- DATA -
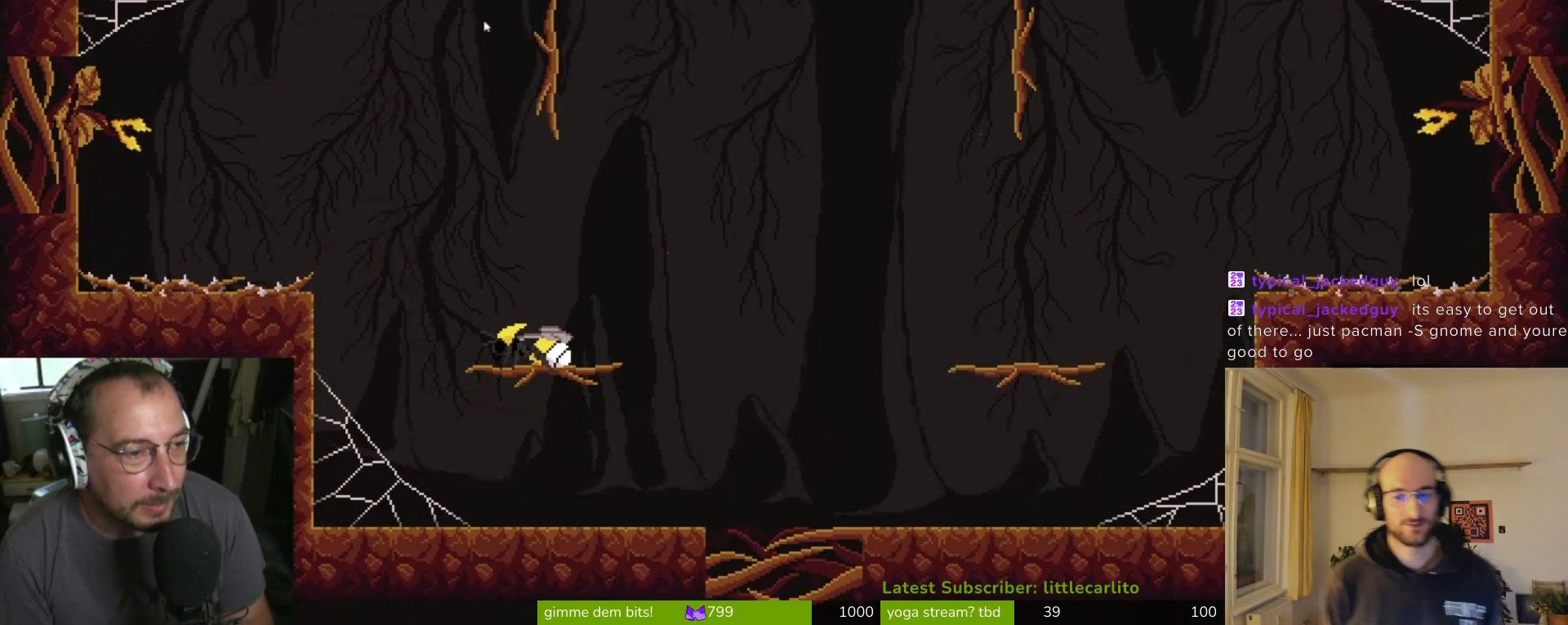
{"buttons": [], "left_stick": "center", "right_stick": "center", "events": [[233, "left_stick", "left"], [367, "left_stick", "center"]]}
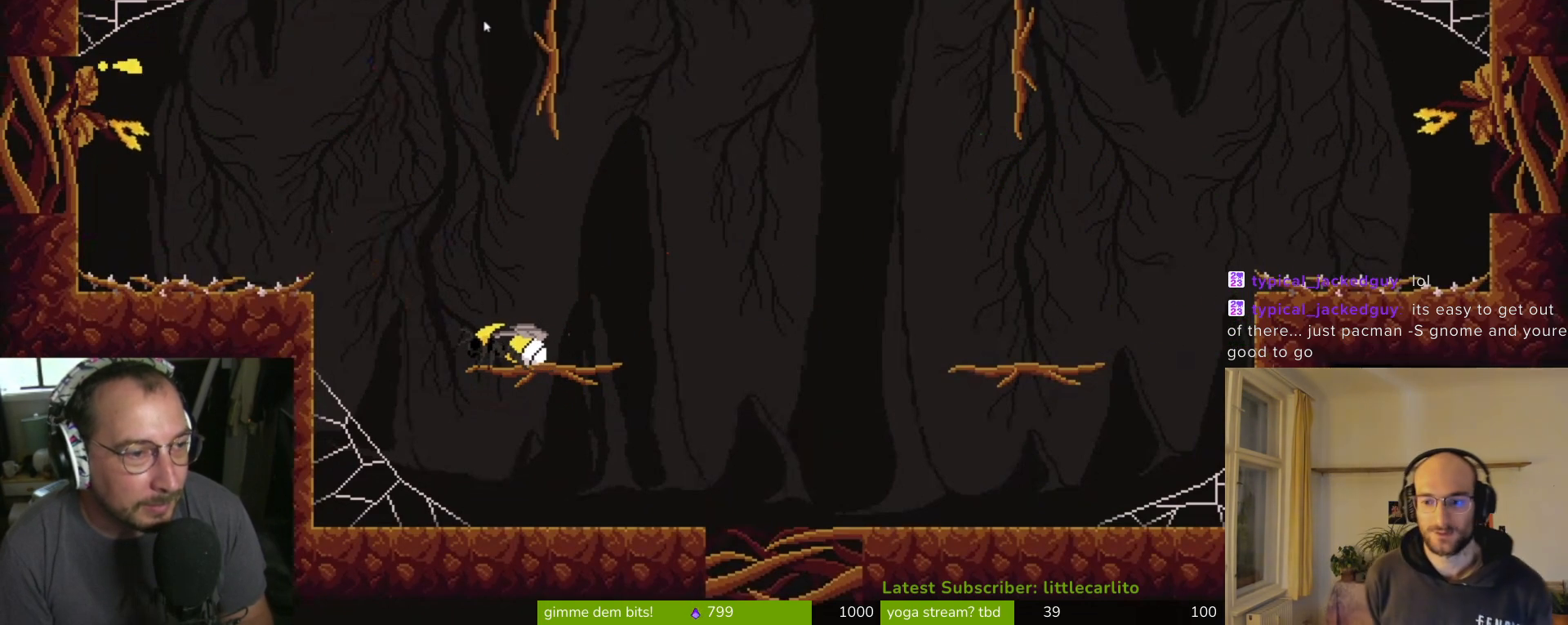
{"buttons": [], "left_stick": "center", "right_stick": "center", "events": []}
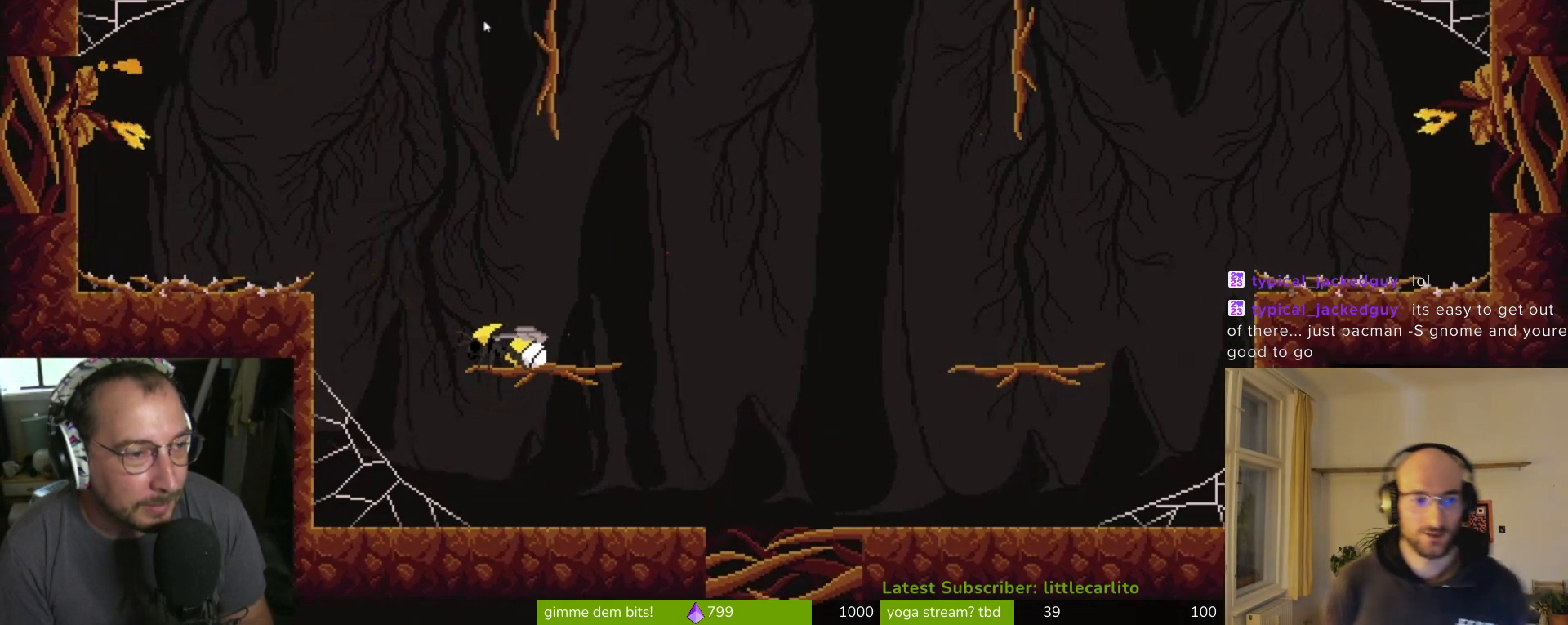
{"buttons": [], "left_stick": "left", "right_stick": "center", "events": [[33, "CROSS", "down"], [167, "CROSS", "up"], [167, "left_stick", "left"], [267, "CIRCLE", "down"], [433, "CIRCLE", "up"]]}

- WORK TO BE COMPLETED -
When you reproduce the material, keep every word exact and leave each picture out.

- OUTPUT BELOW -
{"buttons": [], "left_stick": "center", "right_stick": "center", "events": [[233, "left_stick", "left"], [367, "left_stick", "center"]]}
{"buttons": [], "left_stick": "center", "right_stick": "center", "events": []}
{"buttons": [], "left_stick": "left", "right_stick": "center", "events": [[33, "CROSS", "down"], [167, "CROSS", "up"], [167, "left_stick", "left"], [267, "CIRCLE", "down"], [433, "CIRCLE", "up"]]}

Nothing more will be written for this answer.